Value Stream Map

A Value Stream Map (VSM) is a graphical format used to describe a process or series of processes that deliver products and services to customers. The VSM is that it shows a flow of information, materials and activities that work together to move materials through the various activities of a production process.

Value Stream Maps tell you what you have (materials, components, inventory), why you have it (production control, pull signals, etc.) and how efficient the process is (cycle time, value added time, lead time). By mapping this information in a standard format, we can begin to see where waste and value reside inside the system.

Current State Value Stream Map example of a production process

The VSM uses mostly standard icons to describe processes, transportation, inventory, etc. But remember, the objective of all maps is to tell a story. So you should use whatever helps convey the message of flow, inventory and process.

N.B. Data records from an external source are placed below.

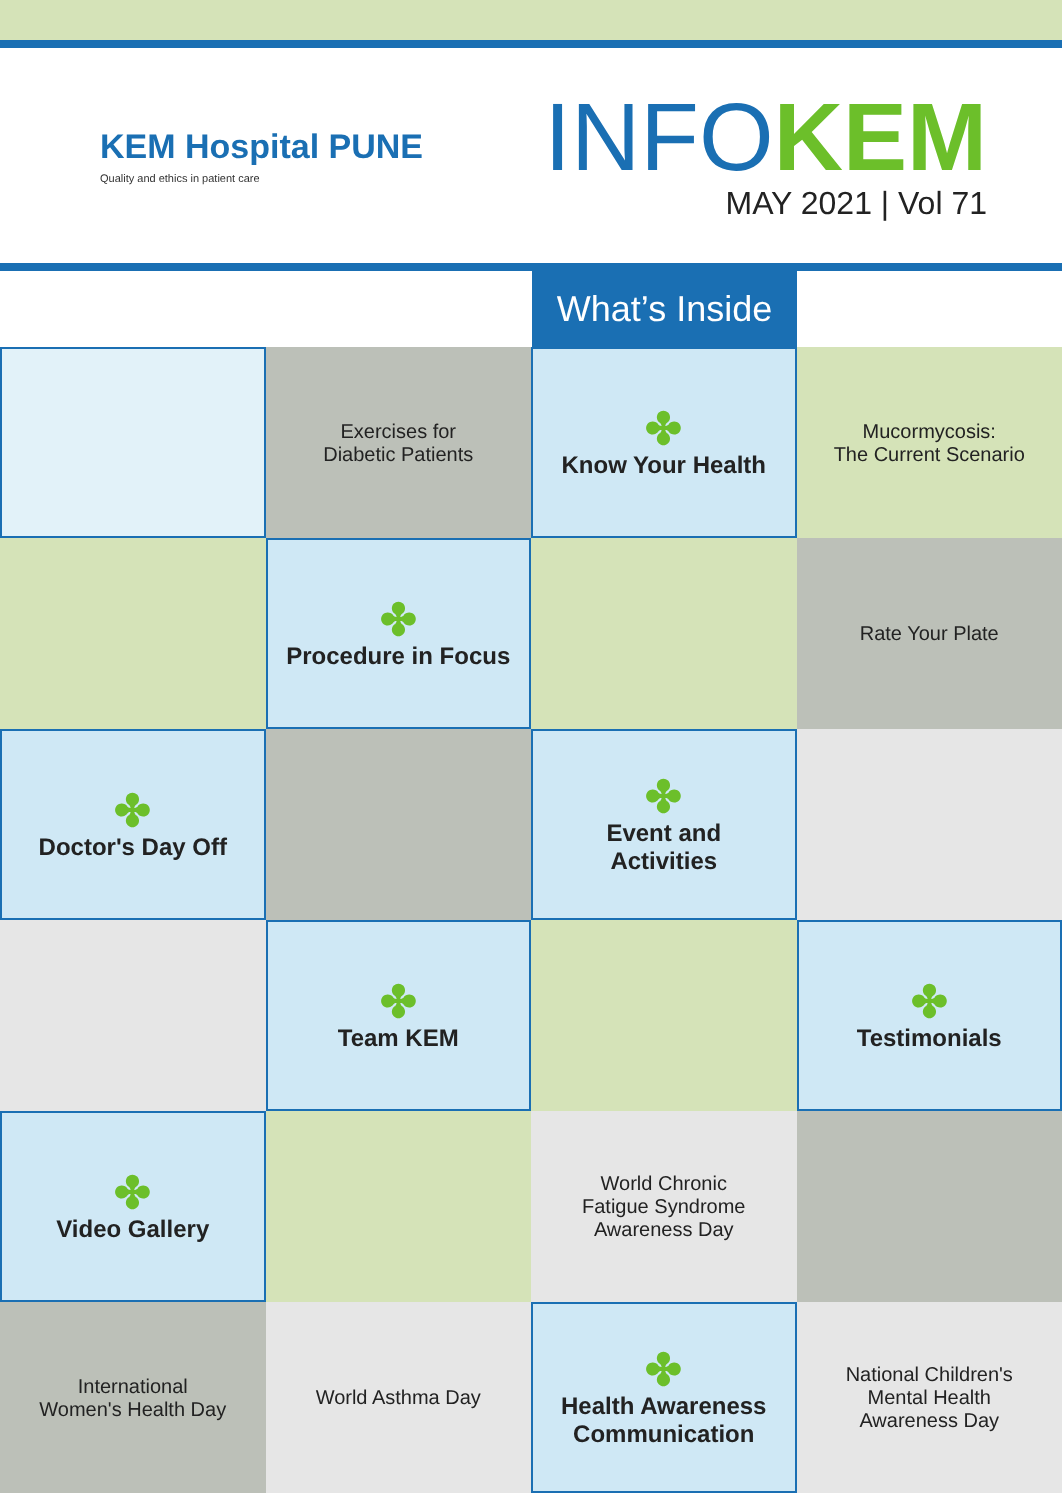KEM Hospital PUNE
Quality and ethics in patient care
INFOKEM
MAY 2021 | Vol 71
What’s Inside
Exercises for
Diabetic Patients
✤
Know Your Health
Mucormycosis:
The Current Scenario
✤
Procedure in Focus
Rate Your Plate
✤
Doctor's Day Off
✤
Event and
Activities
✤
Team KEM
✤
Testimonials
✤
Video Gallery
World Chronic
Fatigue Syndrome
Awareness Day
International
Women's Health Day
World Asthma Day
✤
Health Awareness
Communication
National Children's
Mental Health
Awareness Day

Why Use a Value Stream Map?

  1. It serves as a communication tool
  2. It highlights the sources and areas of waste in the value stream
  3. It shows the linkage between the material and information flows
  4. It integrates Lean concepts and principles in the future-state design
  5. It forms the basis of the implementation plan to implement the change to the future state

VSMs are most useful to describe and visually see what is happening with the current state inside a macro-process. From here, we can see issues and problems and develop a prioritized list of opportunities to improve flow through the value stream.

Future State value stream maps are used showing process steps and streamlining flow. These are opportunities to develop various scenarios for improvement.

Value stream maps can be constructed in a couple of ways. One way is to go directly to the Gemba, observe each step of the process and consolidate all of the data that describes the current state. Another way is to convene a VSM team and ask them to bring the data as well as their experience about what really happens inside the process. This approach is typically faster and equally reliable.